======== Data under study ========

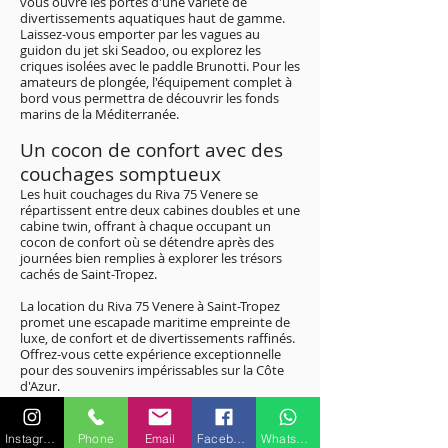
vous ouvre les portes d'une variété de
divertissements aquatiques haut de gamme.
Laissez-vous emporter par les vagues au
guidon du jet ski Seadoo, ou explorez les
criques isolées avec le paddle Brunotti. Pour les
amateurs de plongée, l'équipement complet à
bord vous permettra de découvrir les fonds
marins de la Méditerranée.
Un cocon de confort avec des
couchages somptueux
Les huit couchages du Riva 75 Venere se
répartissent entre deux cabines doubles et une
cabine twin, offrant à chaque occupant un
cocon de confort où se détendre après des
journées bien remplies à explorer les trésors
cachés de Saint-Tropez.
La location du Riva 75 Venere à Saint-Tropez
promet une escapade maritime empreinte de
luxe, de confort et de divertissements raffinés.
Offrez-vous cette expérience exceptionnelle
pour des souvenirs impérissables sur la Côte
d'Azur.
Pour plus de renseignements sur les
Instagram
Phone
Email
Facebook
WhatsApp
caractéristiques ou équipements,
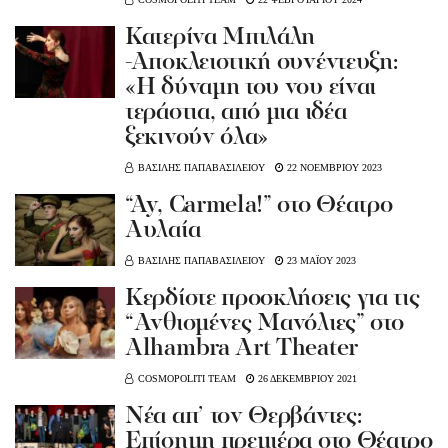
Κατερίνα Μπιλάλη
-Αποκλειστική συνέντευξη:
«Η δύναμη του νου είναι
τεράστια, από μια ιδέα
ξεκινούν όλα»
ΒΑΣΙΛΗΣ ΠΑΠΑΒΑΣΙΛΕΙΟΥ
22 ΝΟΕΜΒΡΙΟΥ 2023
“Ay, Carmela!” στο Θέατρο
Αυλαία
ΒΑΣΙΛΗΣ ΠΑΠΑΒΑΣΙΛΕΙΟΥ
23 ΜΑΪΟΥ 2023
Κερδίστε προσκλήσεις για τις
“Ανθισμένες Μανόλιες” στο
Alhambra Art Theater
COSMOPOLITI TEAM
26 ΔΕΚΕΜΒΡΙΟΥ 2021
Νέα απ’ τον Θερβάντες:
Επίσημη πρεμιέρα στο Θέατρο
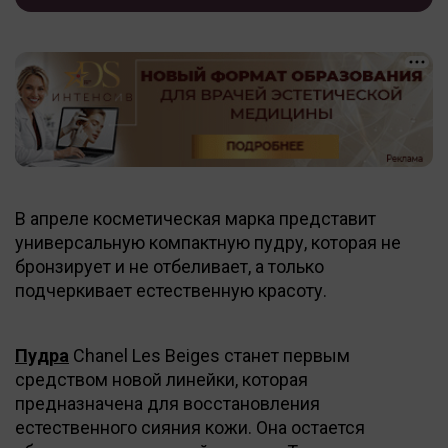
В апреле косметическая марка представит
универсальную компактную пудру, которая не
бронзирует и не отбеливает, а только
подчеркивает естественную красоту.
Пудра
Chanel Les Beiges станет первым
средством новой линейки, которая
предназначена для восстановления
естественного сияния кожи. Она остается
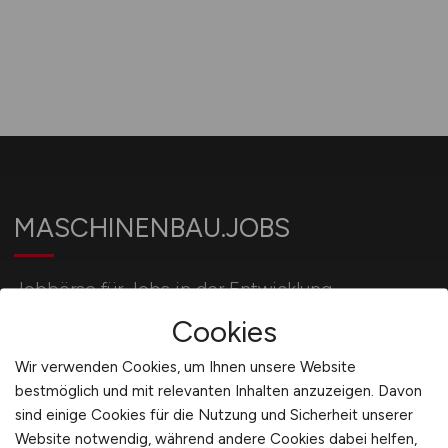
MASCHINENBAU.JOBS
Jobbörse für Jobs in der Entwicklung,
Konstruktion und Produktion von Maschinen.
Cookies
Wir verwenden Cookies, um Ihnen unsere Website
bestmöglich und mit relevanten Inhalten anzuzeigen. Davon
Für Arbeitgeber
sind einige Cookies für die Nutzung und Sicherheit unserer
Website notwendig, während andere Cookies dabei helfen,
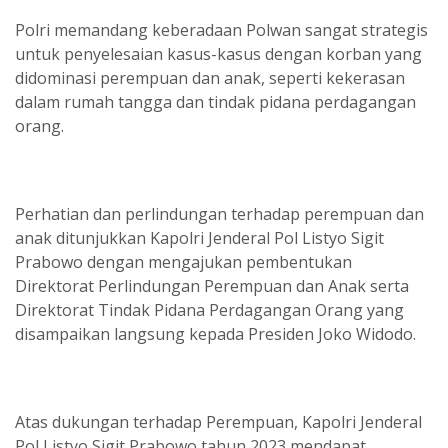
Polri memandang keberadaan Polwan sangat strategis
untuk penyelesaian kasus-kasus dengan korban yang
didominasi perempuan dan anak, seperti kekerasan
dalam rumah tangga dan tindak pidana perdagangan
orang.
Perhatian dan perlindungan terhadap perempuan dan
anak ditunjukkan Kapolri Jenderal Pol Listyo Sigit
Prabowo dengan mengajukan pembentukan
Direktorat Perlindungan Perempuan dan Anak serta
Direktorat Tindak Pidana Perdagangan Orang yang
disampaikan langsung kepada Presiden Joko Widodo.
Atas dukungan terhadap Perempuan, Kapolri Jenderal
Pol Listyo Sigit Prabowo tahun 2023 mendapat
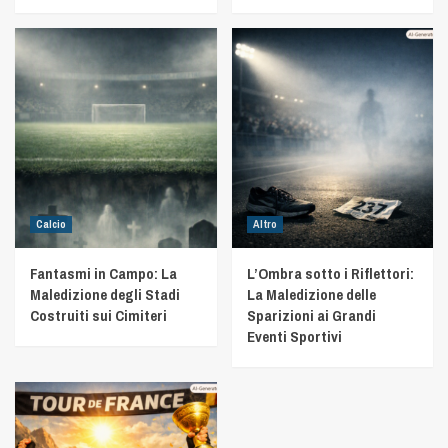
Calcio
Altro
Fantasmi in Campo: La
L’Ombra sotto i Riflettori:
Maledizione degli Stadi
La Maledizione delle
Costruiti sui Cimiteri
Sparizioni ai Grandi
Eventi Sportivi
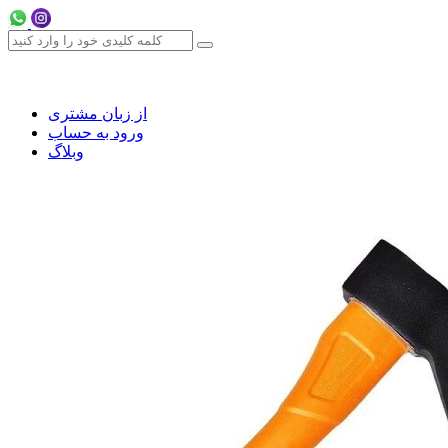
از زبان مشتری
ورود به حساب
وبلاگ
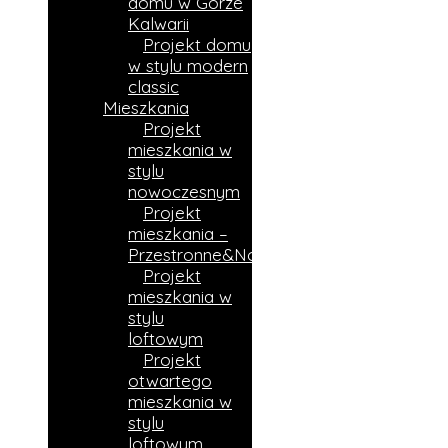
domu w Górze
Kalwarii
Projekt domu
w stylu modern
classic
Mieszkania
Projekt
mieszkania w
stylu
nowoczesnym
Projekt
mieszkania –
Przestronne&Nowoczesne
Projekt
mieszkania w
stylu
loftowym
Projekt
otwartego
mieszkania w
stylu
loftowym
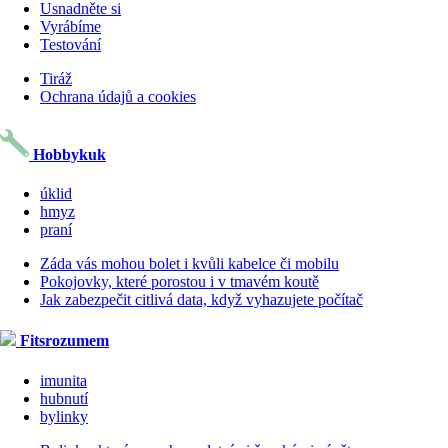
Usnadněte si
Vyrábíme
Testování
Tiráž
Ochrana údajů a cookies
Hobbykuk
úklid
hmyz
praní
Záda vás mohou bolet i kvůli kabelce či mobilu
Pokojovky, které porostou i v tmavém koutě
Jak zabezpečit citlivá data, když vyhazujete počítač
Fitsrozumem
imunita
hubnutí
bylinky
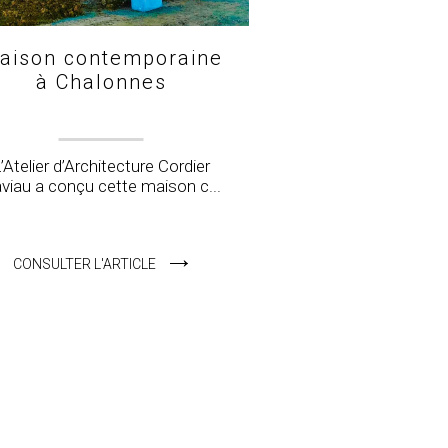
aison contemporaine
à Chalonnes
’Atelier d’Architecture Cordier
viau a conçu cette maison c...
CONSULTER L'ARTICLE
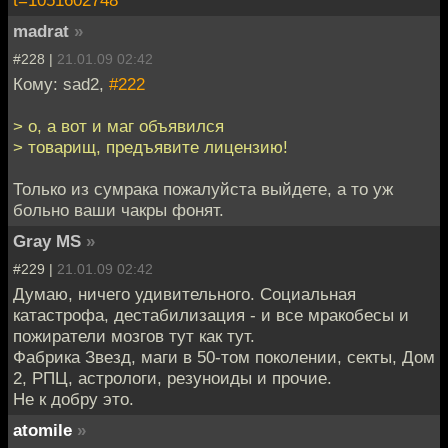
madrat
»
#228 |
21.01.09 02:42
Кому: sad2,
#222
> о, а вот и маг объявился
> товарищ, предъявите лицензию!
Только из сумрака пожалуйста выйдете, а то уж
больно ваши чакры фонят.
Gray MS
»
#229 |
21.01.09 02:42
Думаю, ничего удивительного. Социальная
катастрофа, дестабилизация - и все мракобесы и
пожиратели мозгов тут как тут.
Фабрика Звезд, маги в 50-том поколении, секты, Дом
2, РПЦ, астрологи, резуноиды и прочие.
Не к добру это.
atomile
»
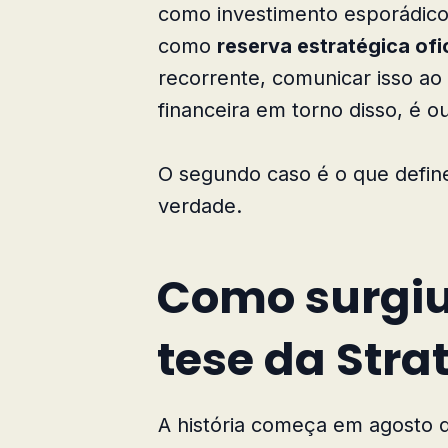
como investimento esporádico 
como
reserva estratégica ofi
recorrente, comunicar isso ao
financeira em torno disso, é o
O segundo caso é o que define
verdade.
Como surgiu
tese da Stra
A história começa em agosto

========

Reproduce verbatim the text lines from all the records above. Omit the pictures.

* [Written solution]
vous ouvre les portes d'une variété de
divertissements aquatiques haut de gamme.
Laissez-vous emporter par les vagues au
guidon du jet ski Seadoo, ou explorez les
criques isolées avec le paddle Brunotti. Pour les
amateurs de plongée, l'équipement complet à
bord vous permettra de découvrir les fonds
marins de la Méditerranée.
Un cocon de confort avec des
couchages somptueux
Les huit couchages du Riva 75 Venere se
répartissent entre deux cabines doubles et une
cabine twin, offrant à chaque occupant un
cocon de confort où se détendre après des
journées bien remplies à explorer les trésors
cachés de Saint-Tropez.
La location du Riva 75 Venere à Saint-Tropez
promet une escapade maritime empreinte de
luxe, de confort et de divertissements raffinés.
Offrez-vous cette expérience exceptionnelle
pour des souvenirs impérissables sur la Côte
d'Azur.
Pour plus de renseignements sur les
Instagram
Phone
Email
Facebook
WhatsApp
caractéristiques ou équipements,
Κατερίνα Μπιλάλη
-Αποκλειστική συνέντευξη:
«Η δύναμη του νου είναι
τεράστια, από μια ιδέα
ξεκινούν όλα»
ΒΑΣΙΛΗΣ ΠΑΠΑΒΑΣΙΛΕΙΟΥ
22 ΝΟΕΜΒΡΙΟΥ 2023
“Ay, Carmela!” στο Θέατρο
Αυλαία
ΒΑΣΙΛΗΣ ΠΑΠΑΒΑΣΙΛΕΙΟΥ
23 ΜΑΪΟΥ 2023
Κερδίστε προσκλήσεις για τις
“Ανθισμένες Μανόλιες” στο
Alhambra Art Theater
COSMOPOLITI TEAM
26 ΔΕΚΕΜΒΡΙΟΥ 2021
Νέα απ’ τον Θερβάντες:
Επίσημη πρεμιέρα στο Θέατρο
В апреле косметическая марка представит
универсальную компактную пудру, которая не
бронзирует и не отбеливает, а только
подчеркивает естественную красоту.
Пудра
Chanel Les Beiges станет первым
средством новой линейки, которая
предназначена для восстановления
естественного сияния кожи. Она остается
MASCHINENBAU.JOBS
Jobbörse für Jobs in der Entwicklung,
Konstruktion und Produktion von Maschinen.
Cookies
Wir verwenden Cookies, um Ihnen unsere Website
bestmöglich und mit relevanten Inhalten anzuzeigen. Davon
Für Arbeitgeber
sind einige Cookies für die Nutzung und Sicherheit unserer
Website notwendig, während andere Cookies dabei helfen,
Polri memandang keberadaan Polwan sangat strategis
untuk penyelesaian kasus-kasus dengan korban yang
didominasi perempuan dan anak, seperti kekerasan
dalam rumah tangga dan tindak pidana perdagangan
orang.
Perhatian dan perlindungan terhadap perempuan dan
anak ditunjukkan Kapolri Jenderal Pol Listyo Sigit
Prabowo dengan mengajukan pembentukan
Direktorat Perlindungan Perempuan dan Anak serta
Direktorat Tindak Pidana Perdagangan Orang yang
disampaikan langsung kepada Presiden Joko Widodo.
Atas dukungan terhadap Perempuan, Kapolri Jenderal
Pol Listyo Sigit Prabowo tahun 2023 mendapat
Calcio
Altro
Fantasmi in Campo: La
L’Ombra sotto i Riflettori:
Maledizione degli Stadi
La Maledizione delle
Costruiti sui Cimiteri
Sparizioni ai Grandi
Eventi Sportivi
از زبان مشتری
ورود به حساب
وبلاگ
domu w Górze
Kalwarii
Projekt domu
w stylu modern
classic
Mieszkania
Projekt
mieszkania w
stylu
nowoczesnym
Projekt
mieszkania –
Przestronne&Nowoczesne
Projekt
mieszkania w
stylu
loftowym
Projekt
otwartego
mieszkania w
stylu
loftowym
Usnadněte si
Vyrábíme
Testování
Tiráž
Ochrana údajů a cookies
Hobbykuk
úklid
hmyz
praní
Záda vás mohou bolet i kvůli kabelce či mobilu
Pokojovky, které porostou i v tmavém koutě
Jak zabezpečit citlivá data, když vyhazujete počítač
Fitsrozumem
imunita
hubnutí
bylinky
aison contemporaine
à Chalonnes
’Atelier d’Architecture Cordier
viau a conçu cette maison c...
CONSULTER L'ARTICLE
madrat
»
#228 |
21.01.09 02:42
Кому: sad2,
#222
> о, а вот и маг объявился
> товарищ, предъявите лицензию!
Только из сумрака пожалуйста выйдете, а то уж
больно ваши чакры фонят.
Gray MS
»
#229 |
21.01.09 02:42
Думаю, ничего удивительного. Социальная
катастрофа, дестабилизация - и все мракобесы и
пожиратели мозгов тут как тут.
Фабрика Звезд, маги в 50-том поколении, секты, Дом
2, РПЦ, астрологи, резуноиды и прочие.
Не к добру это.
atomile
»
como investimento esporádico 
como
reserva estratégica ofi
recorrente, comunicar isso ao
financeira em torno disso, é o
O segundo caso é o que define
verdade.
Como surgiu
tese da Stra
A história começa em agosto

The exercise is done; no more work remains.